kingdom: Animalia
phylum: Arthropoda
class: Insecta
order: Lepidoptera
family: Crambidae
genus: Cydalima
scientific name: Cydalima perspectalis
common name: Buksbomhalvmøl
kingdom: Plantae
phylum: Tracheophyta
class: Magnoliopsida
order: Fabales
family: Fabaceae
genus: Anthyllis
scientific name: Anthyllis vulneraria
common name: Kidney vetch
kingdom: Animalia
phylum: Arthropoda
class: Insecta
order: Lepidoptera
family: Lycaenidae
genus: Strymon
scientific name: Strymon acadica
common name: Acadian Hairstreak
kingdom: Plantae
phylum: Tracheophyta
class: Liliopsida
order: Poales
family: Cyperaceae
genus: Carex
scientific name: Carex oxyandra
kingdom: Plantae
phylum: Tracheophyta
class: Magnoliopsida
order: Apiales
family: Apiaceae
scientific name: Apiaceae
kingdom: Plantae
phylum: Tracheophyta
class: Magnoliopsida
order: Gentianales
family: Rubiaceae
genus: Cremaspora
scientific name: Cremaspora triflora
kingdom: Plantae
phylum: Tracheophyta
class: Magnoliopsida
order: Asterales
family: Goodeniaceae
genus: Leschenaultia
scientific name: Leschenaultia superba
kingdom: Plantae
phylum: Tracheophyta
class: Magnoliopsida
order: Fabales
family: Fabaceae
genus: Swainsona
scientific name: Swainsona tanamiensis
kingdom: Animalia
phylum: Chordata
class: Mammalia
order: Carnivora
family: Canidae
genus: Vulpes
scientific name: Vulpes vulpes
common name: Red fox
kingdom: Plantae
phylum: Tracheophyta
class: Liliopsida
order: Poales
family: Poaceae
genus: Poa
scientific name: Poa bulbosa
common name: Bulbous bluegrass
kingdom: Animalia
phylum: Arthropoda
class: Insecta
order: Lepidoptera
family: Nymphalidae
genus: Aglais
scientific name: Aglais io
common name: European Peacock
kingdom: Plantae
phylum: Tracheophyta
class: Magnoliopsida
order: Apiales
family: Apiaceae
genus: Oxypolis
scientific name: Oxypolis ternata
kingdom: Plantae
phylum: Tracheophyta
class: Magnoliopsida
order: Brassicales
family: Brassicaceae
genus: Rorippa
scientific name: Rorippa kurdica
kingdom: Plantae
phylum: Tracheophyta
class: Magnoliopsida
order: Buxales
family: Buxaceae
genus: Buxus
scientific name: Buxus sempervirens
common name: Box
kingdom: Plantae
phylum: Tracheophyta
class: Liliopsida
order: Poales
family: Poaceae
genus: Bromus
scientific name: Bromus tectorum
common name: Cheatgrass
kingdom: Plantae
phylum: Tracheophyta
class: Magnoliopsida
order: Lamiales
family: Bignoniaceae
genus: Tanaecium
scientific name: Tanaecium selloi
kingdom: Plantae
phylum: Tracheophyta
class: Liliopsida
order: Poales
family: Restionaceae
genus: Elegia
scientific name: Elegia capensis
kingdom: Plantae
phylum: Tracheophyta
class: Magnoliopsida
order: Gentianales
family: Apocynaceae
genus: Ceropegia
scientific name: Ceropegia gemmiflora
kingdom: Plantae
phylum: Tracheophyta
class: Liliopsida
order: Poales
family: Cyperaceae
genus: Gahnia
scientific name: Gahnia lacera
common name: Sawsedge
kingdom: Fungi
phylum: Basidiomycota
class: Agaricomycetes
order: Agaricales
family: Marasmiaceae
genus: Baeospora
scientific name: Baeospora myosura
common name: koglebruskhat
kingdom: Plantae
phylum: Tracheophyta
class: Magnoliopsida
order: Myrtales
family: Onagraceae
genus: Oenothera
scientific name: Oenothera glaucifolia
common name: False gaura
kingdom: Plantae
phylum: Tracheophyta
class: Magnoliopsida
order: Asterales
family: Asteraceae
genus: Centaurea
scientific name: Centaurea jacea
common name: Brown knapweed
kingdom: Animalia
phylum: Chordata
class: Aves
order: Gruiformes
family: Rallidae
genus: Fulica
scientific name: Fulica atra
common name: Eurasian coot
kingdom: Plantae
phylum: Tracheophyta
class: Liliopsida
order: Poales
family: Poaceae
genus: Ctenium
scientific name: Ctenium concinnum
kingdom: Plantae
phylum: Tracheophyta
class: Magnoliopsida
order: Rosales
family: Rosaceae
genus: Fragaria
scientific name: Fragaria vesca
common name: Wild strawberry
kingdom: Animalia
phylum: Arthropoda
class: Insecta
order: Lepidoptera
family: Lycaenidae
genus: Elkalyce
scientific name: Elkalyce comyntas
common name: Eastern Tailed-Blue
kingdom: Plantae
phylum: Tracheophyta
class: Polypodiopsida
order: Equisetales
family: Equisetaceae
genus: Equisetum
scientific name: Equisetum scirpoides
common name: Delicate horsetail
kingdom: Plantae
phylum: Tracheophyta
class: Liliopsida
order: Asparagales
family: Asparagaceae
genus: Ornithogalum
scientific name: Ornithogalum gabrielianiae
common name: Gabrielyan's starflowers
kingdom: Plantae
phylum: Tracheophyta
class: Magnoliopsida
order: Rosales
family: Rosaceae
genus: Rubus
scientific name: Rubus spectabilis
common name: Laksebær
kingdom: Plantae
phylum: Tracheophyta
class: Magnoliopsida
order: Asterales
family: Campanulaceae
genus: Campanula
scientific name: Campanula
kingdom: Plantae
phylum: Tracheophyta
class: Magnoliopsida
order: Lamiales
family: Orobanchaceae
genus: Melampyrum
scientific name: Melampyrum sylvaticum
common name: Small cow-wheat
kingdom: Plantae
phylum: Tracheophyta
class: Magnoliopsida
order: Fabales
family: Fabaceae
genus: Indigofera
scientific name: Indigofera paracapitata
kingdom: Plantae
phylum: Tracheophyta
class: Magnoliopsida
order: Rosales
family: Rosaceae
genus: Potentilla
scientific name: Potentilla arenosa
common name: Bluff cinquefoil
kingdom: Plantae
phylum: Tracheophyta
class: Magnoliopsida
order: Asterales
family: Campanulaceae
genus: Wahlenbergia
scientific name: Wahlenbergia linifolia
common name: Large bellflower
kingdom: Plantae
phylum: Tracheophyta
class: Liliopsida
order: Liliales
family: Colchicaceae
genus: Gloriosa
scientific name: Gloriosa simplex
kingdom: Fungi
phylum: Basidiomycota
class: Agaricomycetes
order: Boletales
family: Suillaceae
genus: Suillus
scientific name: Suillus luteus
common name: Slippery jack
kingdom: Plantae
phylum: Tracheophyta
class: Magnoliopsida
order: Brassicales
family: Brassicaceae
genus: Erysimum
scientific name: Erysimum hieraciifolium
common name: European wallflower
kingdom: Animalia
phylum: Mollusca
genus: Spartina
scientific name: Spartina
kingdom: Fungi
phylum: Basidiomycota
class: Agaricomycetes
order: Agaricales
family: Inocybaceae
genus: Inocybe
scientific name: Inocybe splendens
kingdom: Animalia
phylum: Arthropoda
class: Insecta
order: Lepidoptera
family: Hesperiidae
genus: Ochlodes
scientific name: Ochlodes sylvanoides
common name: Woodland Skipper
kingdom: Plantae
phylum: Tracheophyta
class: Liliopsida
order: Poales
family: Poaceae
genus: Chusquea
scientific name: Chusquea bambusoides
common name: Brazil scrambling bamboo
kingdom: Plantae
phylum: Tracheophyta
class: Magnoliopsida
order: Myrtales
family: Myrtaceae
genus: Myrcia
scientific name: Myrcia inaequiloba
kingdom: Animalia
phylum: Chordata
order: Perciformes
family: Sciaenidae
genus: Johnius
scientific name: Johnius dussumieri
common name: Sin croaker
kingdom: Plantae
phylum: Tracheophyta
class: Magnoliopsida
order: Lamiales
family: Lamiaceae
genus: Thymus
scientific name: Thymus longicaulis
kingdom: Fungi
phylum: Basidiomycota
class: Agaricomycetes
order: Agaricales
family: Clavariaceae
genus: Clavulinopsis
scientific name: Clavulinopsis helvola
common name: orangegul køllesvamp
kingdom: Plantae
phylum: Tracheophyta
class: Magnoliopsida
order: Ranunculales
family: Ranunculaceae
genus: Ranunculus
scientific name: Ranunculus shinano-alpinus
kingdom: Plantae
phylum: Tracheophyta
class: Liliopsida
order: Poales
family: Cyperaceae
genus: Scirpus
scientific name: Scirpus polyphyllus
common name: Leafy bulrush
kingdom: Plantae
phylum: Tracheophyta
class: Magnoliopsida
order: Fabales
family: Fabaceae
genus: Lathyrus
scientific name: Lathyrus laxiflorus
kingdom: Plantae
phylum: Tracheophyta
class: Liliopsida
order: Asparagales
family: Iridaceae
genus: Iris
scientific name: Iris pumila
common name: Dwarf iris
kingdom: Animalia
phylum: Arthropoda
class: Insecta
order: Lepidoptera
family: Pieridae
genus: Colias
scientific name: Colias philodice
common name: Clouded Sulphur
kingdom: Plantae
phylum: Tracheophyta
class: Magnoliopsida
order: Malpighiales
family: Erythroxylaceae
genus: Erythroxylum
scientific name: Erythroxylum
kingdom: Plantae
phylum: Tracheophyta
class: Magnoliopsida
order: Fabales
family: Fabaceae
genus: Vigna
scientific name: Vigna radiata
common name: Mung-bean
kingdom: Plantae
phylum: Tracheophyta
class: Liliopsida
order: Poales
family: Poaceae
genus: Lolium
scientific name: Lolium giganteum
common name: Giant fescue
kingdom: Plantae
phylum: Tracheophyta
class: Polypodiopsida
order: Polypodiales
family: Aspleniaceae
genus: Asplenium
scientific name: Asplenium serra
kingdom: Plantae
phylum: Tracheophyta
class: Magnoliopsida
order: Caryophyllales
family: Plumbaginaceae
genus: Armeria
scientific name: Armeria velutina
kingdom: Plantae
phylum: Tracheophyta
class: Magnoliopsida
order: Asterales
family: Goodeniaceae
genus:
******************************
**Problem description:** Starting with the line containing "scientific name: Equisetum scirpoides" and going on through the line containing "common name: Bluff cinquefoil", write out those lines again, changing "common name" to "vernacular name" and leaving everything else as it is.

**Exercise result:**
scientific name: Equisetum scirpoides
vernacular name: Delicate horsetail
kingdom: Plantae
phylum: Tracheophyta
class: Liliopsida
order: Asparagales
family: Asparagaceae
genus: Ornithogalum
scientific name: Ornithogalum gabrielianiae
vernacular name: Gabrielyan's starflowers
kingdom: Plantae
phylum: Tracheophyta
class: Magnoliopsida
order: Rosales
family: Rosaceae
genus: Rubus
scientific name: Rubus spectabilis
vernacular name: Laksebær
kingdom: Plantae
phylum: Tracheophyta
class: Magnoliopsida
order: Asterales
family: Campanulaceae
genus: Campanula
scientific name: Campanula
kingdom: Plantae
phylum: Tracheophyta
class: Magnoliopsida
order: Lamiales
family: Orobanchaceae
genus: Melampyrum
scientific name: Melampyrum sylvaticum
vernacular name: Small cow-wheat
kingdom: Plantae
phylum: Tracheophyta
class: Magnoliopsida
order: Fabales
family: Fabaceae
genus: Indigofera
scientific name: Indigofera paracapitata
kingdom: Plantae
phylum: Tracheophyta
class: Magnoliopsida
order: Rosales
family: Rosaceae
genus: Potentilla
scientific name: Potentilla arenosa
vernacular name: Bluff cinquefoil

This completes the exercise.